The ever-spreading virus 


“You couldn’t get into the room even if you wanted to,” Abu said. “There are so many people to a room with  no ventilation. Whatever happens to one happens to everybody. Whatever virus one person has spreads to another  – almost without anyone even knowing they have spread it.”

I was sitting with Abu Moujahed in his office deep in the heart of the Shatila Palestinian Refugee camp in southern Beirut. Shatila was built in 1949 to house 3,000 Palestinians who had been evicted from their homes soon after Israel became a nation. Currently, Shatila shelters seven times that number as estimates put the camp population at more than 22,000. As Abu was describing the crowded living conditions I was thinking through the ridiculous number of people we almost hit with the motorcycle as we maneuvered through the clogged streets en route to this meeting.

I knew I wanted to get to this Palestinian camp, but I also didn’t know how I could make that happen. It’s huge. Even if I could get there I didn’t know where I would go when I arrived, my hotel staff (small but mighty) came to the rescue. Mohammad Abbas, a driver they trusted, could take me there if I was willing to ride on the back of his motorcycle.

Gulp.

I’m a fraidy cat.  Scared straight from my driver’s Ed classes of 100 years ago showing us picture of scattered guts on the highway. But…Mohammad cheerfully handed me his helmet, shrugged like What’s the big deal? and off we went. Mohammad insisted on taking a selfie while we were going.   My carefree smile is deceiving I thought.

Getting to the camp was the easy part. Navigating the openings carved out from the piled garbage, loose children, and darting vehicles was the challenge. The physical size of the camp is unchanged since 1949 so people have just clumsily added more floors to existing structures and packed people more densely.  Hence Abu’s statement that what affects one person affects all people.

They are all connected by misery. None of these residents chose to come. They were forced by circumstances and decisions and powers outside their control. First Palestinians, but soon followed by poor Lebanese, Iraqis, Kurds and now Syrians.  A mass of humans living in squalor united by suffering. “We say that when God sees miserable people and doesn’t know where to send them, he sends them here —  to the misery belt of Shatila.”

Here’s the thing that hits you immediately: This misery is not just for today. This is ongoing misery. The kind of misery that has to either morph into something else or explode.  Abu runs a modest center for youth and children.
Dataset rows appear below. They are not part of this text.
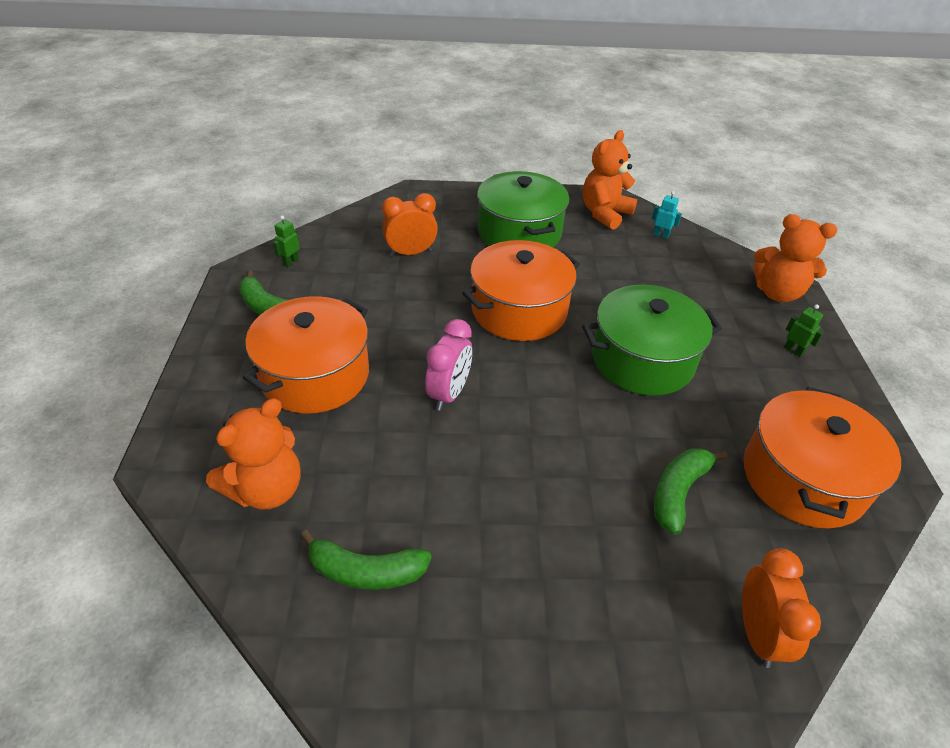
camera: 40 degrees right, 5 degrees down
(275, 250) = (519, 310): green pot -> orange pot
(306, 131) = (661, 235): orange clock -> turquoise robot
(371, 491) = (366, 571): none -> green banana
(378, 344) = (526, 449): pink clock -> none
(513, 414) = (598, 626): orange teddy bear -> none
Volunteers help children read and write, teach communication skills and in general try to help them think about a future for themselves. Abu is a realist.  Less than 17% of children under the age of 10 are in school – and even then, many are there in name only. Hmm. A large population of uneducated, impoverished people  with no control over their lives…it doesn’t take much to imagine how this misery becomes the ingredients for violence.

Abu is not a man fond of religion. The heirs of Abraham have shown him all our dark sides — Jews, Muslims and Christians have often revealed themselves as tribal– quick to exclude and denounce those who are different.  For that reason he has declined financial support from all religious organizations.Funds from UNICEF and Save the Children along with a small line of donors from Sweden to Australia are his money pipeline. On behalf of LaSalle Street Church I gave him a modest donation and left feeling that this misery is endless.

But I kept thinking about the image of this spreading virus. What would it look like if followers of Jesus thought of themselves as virus carriers? Carrying not the virus of misery but the virus of Love?  What if we were contagious? Effecting all those around us?

Abu said that people spread disease ‘almost without knowing it’. What a image for what life in Jesus can look like.  His life flowing through his body (us!) in such a way that we spread his presence, his manner, his love as we simply go about the business of our day.

As we left the camp I tried to talk about this Love virus image with Mohammad the motorcycle driver. His response was to take me to a Hezbollah shine…More on that in the next post.

 

2 thoughts on “The ever-spreading virus 

  1. Laura, I love the concept of a virus of
    Love–that makes a lot of sense!
    Thinking and praying for you.
    I am so excited about the Cubs. They are now 25 and 7–unbelievable!!!